Bad Investment

Gay Facebook Cofounder Chris Hughes Is Selling The New Republic

 

After a little over three years, openly gay Facebook co-founder Chris Hughes has put The New Republic magazine up for sale.

Back in 2012, Hughes purchased a majority stake in The New Republic with lofty goals of shepherding it into the digital age while still maintaining its D.C. political cred, but the partnership proved to be a rocky one.

After the CEO Hughes hired replaced editor-in-chief Franklin Foer, a dozen of the magazine’s staffers quit, and there were major questions about whether TNR could find a successful business model in the age of new media and digital journalism.

Hughes’ tenure at TNR was going down in flames around the same time as husband Sean Eldridge’s failed bid for Congress, so it’s been a rough couple of years for the gay power couple who were once fawningly trumpeted as the Great Gay Hope for gays in media and politics.

In a staff memo, Hughes pretty much throws in the towel on his New Republic experiment:

“After investing a great deal of time, energy, and over $20 million, I have come to the conclusion that it is time for new leadership and vision at The New Republic. Although I do not have the silver bullet, a new owner should have the vision and commitment to carry on the traditions that make this place unique and give it a new mandate for a new century.”

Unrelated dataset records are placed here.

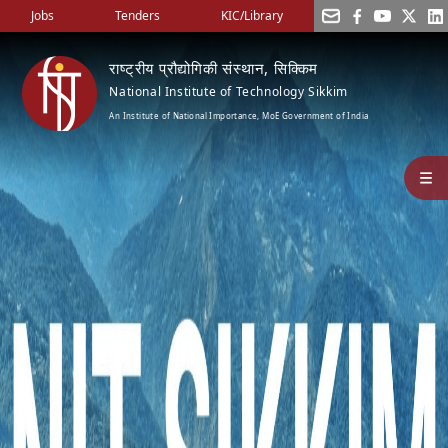
Jobs
Tenders
KIC/Library
राष्ट्रीय प्रौद्योगिकी संस्थान, सिक्किम
National Institute of Technology Sikkim
An Institute of National Importance, MoE Government of India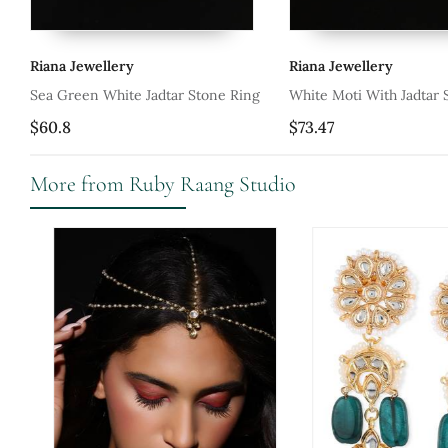
ry
Riana Jewellery
Ria
te Jadtar Stone Ring
White Moti With Jadtar Stone Ring
Red
$73.47
$69
More from Ruby Raang Studio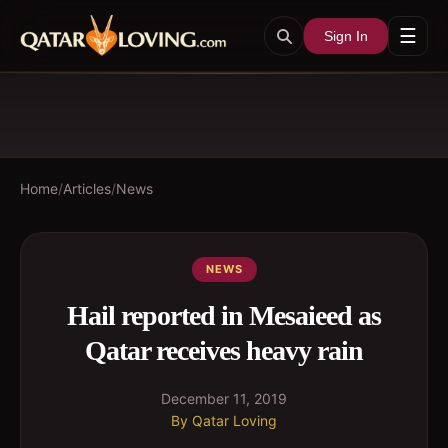
☰
Sign In
Home
/
Articles
/
News
NEWS
Hail reported in Mesaieed as
Qatar receives heavy rain
December 11, 2019
By
Qatar Loving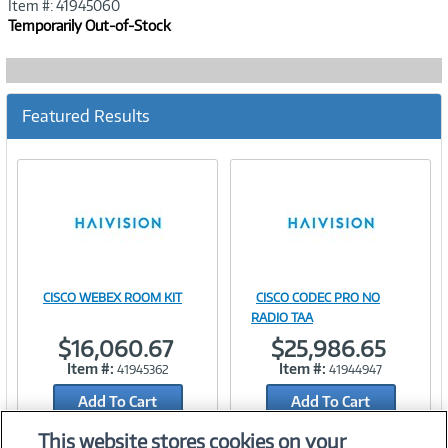
Item #: 41945060
Temporarily Out-of-Stock
Featured Results
CISCO WEBEX ROOM KIT
CISCO CODEC PRO NO
Image
Image
RADIO TAA
$16,060.67
$25,986.65
Item #:
Item #:
41945362
41944947
Add To Cart
Add To Cart
Link
Link
Add to Quicklist
Add to Quicklist
This website stores cookies on your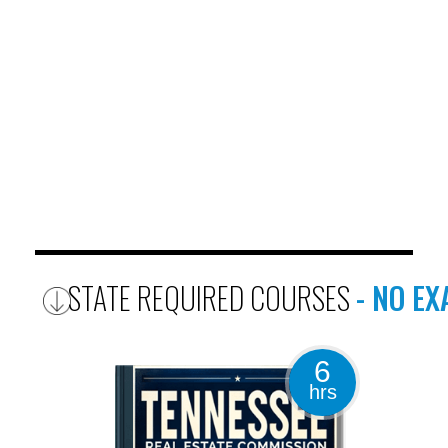
STATE REQUIRED COURSES
- NO E
6
hrs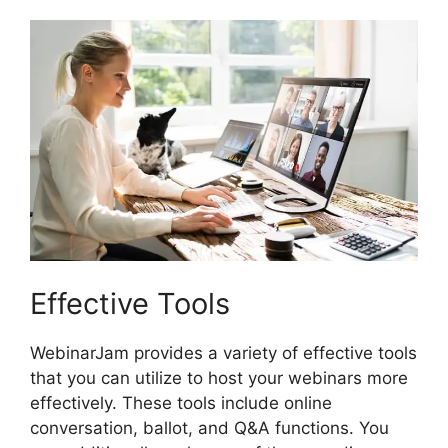
Effective Tools
WebinarJam provides a variety of effective tools
that you can utilize to host your webinars more
effectively. These tools include online
conversation, ballot, and Q&A functions. You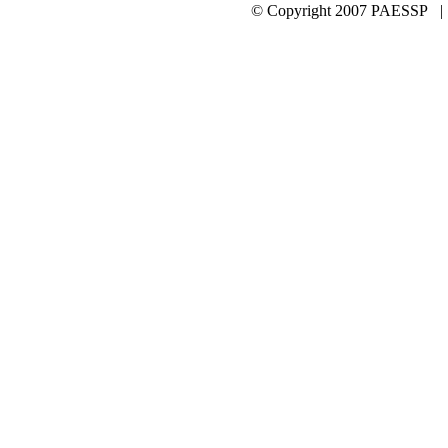
© Copyright 2007 PAESSP 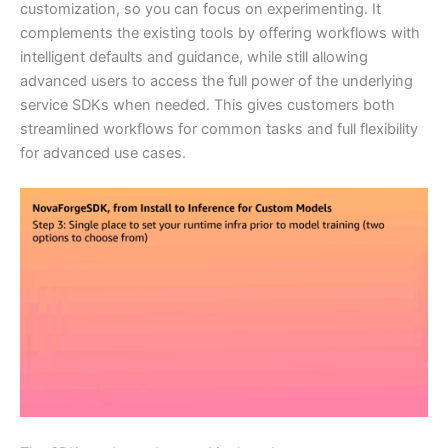
customization, so you can focus on experimenting. It
complements the existing tools by offering workflows with
intelligent defaults and guidance, while still allowing
advanced users to access the full power of the underlying
service SDKs when needed. This gives customers both
streamlined workflows for common tasks and full flexibility
for advanced use cases.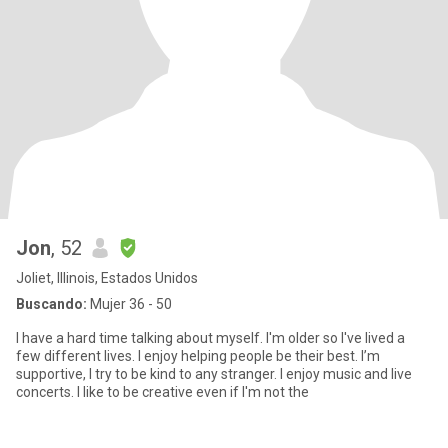
Jon
, 52
Joliet, Illinois, Estados Unidos
Buscando:
Mujer 36 - 50
I have a hard time talking about myself. I'm older so I've lived a
few different lives. I enjoy helping people be their best. I’m
supportive, I try to be kind to any stranger. I enjoy music and live
concerts. I like to be creative even if I'm not the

According to the Wall Street Journal, Hughes is in the process of lining up potential buyers from various fields, including other media companies and digital startups. However, the next owner faces an uphill battle.

Traffic to the site is down double digits in recent years, and although the print magazine was cut from 20 issues a year to 10, publishing is an added expense that digital native brands and competitors like Gawker and Vox (and Queerty) don’t have.

And there is also the challenge in updating an institution like TNR and introducing it to a digital generation that, outside of writers and editors, has little interest in the history of the magazine as a cultural institution. In the words of Vox, the magazine that once touted itself as the “in-flight reading on Air Force One” has probably been replaced by an Ipad.

Hughes still has millions (and millions) to fall back on, so his next move will attract attention no matter what. Let’s just hope the next step is more forward thinking than to try to rescue what is quickly becoming a relic of the past.